Update on Danny Chen: Five of the eight have been tried and sentenced. Special and exclusive to bigWOWO, Mitchell Zhang is a 17-year-old high school senior who attended the military trial of Ryan Offutt, who has received the harshest sentence so far. I was interested in hearing from him because it’s not every day that I hear from a young Asian American who is starting to fight for justice this early in life. When I was 17, I was…well, I was reading Frank Chin, which destroyed my life. 🙂 But we need to do whatever we can to encourage young people to carry on the fight. Props to Mitchell, and please leave comments for him below. Here is his piece:
The courtroom itself wasn’t at all too special. The high paneled walls extended over our heads, six lamps curved like raindrops hung from the walls, and the spectator seats were packed with Asian Americans. There was one main difference though: there was no jury. Only a stoic judge who, in a soft but stern voice, presided over the course of Offutt vs. The United States, the second case prosecuting those who had contributed to the abuse, hazing, and finally, the suicide of Private Danny Chen who was only nineteen years old when he took his own life with his pistol while on guard duty, with the words “Tell my parents I’m sorry” hastily scribbled on his forearm.

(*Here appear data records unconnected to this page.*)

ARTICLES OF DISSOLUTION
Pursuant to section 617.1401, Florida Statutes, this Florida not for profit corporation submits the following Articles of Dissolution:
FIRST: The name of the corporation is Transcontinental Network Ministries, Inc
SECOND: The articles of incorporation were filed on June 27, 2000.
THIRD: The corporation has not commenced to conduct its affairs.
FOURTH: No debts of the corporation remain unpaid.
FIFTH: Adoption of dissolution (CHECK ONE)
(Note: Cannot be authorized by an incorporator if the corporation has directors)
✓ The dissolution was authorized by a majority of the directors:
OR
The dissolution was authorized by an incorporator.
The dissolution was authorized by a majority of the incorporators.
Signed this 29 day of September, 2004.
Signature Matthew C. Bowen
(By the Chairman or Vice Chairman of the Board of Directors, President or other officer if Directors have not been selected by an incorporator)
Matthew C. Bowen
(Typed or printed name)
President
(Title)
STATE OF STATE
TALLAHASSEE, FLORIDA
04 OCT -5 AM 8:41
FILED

Although the meticulously researched evidence stacked up against Specialist Ryan Offutt was beneficial for the prosecution’s argument, the tactics used in the trial were disconcerting. While the defense called upon five witnesses to testify how Specialist Ryan Offutt’s actions deviated from his character that had supposedly existed before his deployment to Afghanistan, to explain how Offutt had to pay child support for his ex-wife, and to elaborate on the less privileged background that he had grown up in, the prosecution focused mainly upon the fact that Chen’s punishments he served were abusive, excessive, and had “no real military purpose.” It was an apt summary of cruel actions which constituted as hazing, but there was no counter to the defense’s claims that Offutt had a life to lead—Private Danny Chen wasn’t even allowed to begin his life due to the actions of his superiors. The court used Danny like a prop, ignoring the human element haunting the entire trial: that a nineteen year old from Manhattan with his future clutched in his grasp had taken his own life. He was instead just another soldier, frequently bullied to the point of exhaustion by a group of men who deserved to be punished for their serious lack of leadership. But as the prosecution stated, in this specific instance Offutt had “add[ed] insult to injury” and “deserves the stigma of a dishonorable conduct discharge.”
Offutt was penalized for his crimes with six months in prison, reduction to E1 (which basically reduces his pay benefits), and a bad conduct discharge, which practically ends any hope of a future military career. In comparison Adam Holcomb, the first man sentenced for Private Danny Chen’s suicide, received only a miniscule fine of roughly one thousand dollars and a month of imprisonment for his more substantial involvement.
While this verdict might seem sufficient, it isn’t enough. It doesn’t reflect the justice that a negligent homicide deserves, but it’s an improvement from the previous trial. It represents a welcome shift in the opinions of both the courts and the media on the case, which gives me hope for the future treatment of Asian Americans in military service and beyond. I envision a world where malicious actions are treated as such, where men take an actively positive leadership role, where a Lord of the Flies-like situation in the military can be quickly and easily addressed with effect policies. But for today, we are left with the likes of Offutt, whose lack of initiative and emotional maturity led to him inflicting his rage upon a Chinese-American nineteen year old cast from home—a man barely older than a boy, lonely and out of his element in the foreign soils of Afghanistan’s most dangerous border.
So what’s the point of this account? Well, for starters, the courts didn’t even begin to take serious action against the offenders until a slight trickle of brief news reports made their way to the local Lafayette papers, eventually reaching the eyes and ears of the New Yorker and Huffington Post. It only took some measly publicity—a smattering of public sympathy (not necessarily that of the Asian-American community) for a more severe sentence to be reached than the slap on the wrist that Holcomb received for hazing a fellow soldier to death. And why did he get away so easily? Perhaps the mainstream media figures that hate crimes against Asians are out of style and won’t sell well—in comparison to extensive coverage of hateful actions homosexuals and other, non-Asian minorities, which is not necessarily a bad thing—but it does put people “like us” in the background in the forum of social issues. So how do we fix a cultural issue such as this? No idea. But blogs like Big WOWO are a great place to start.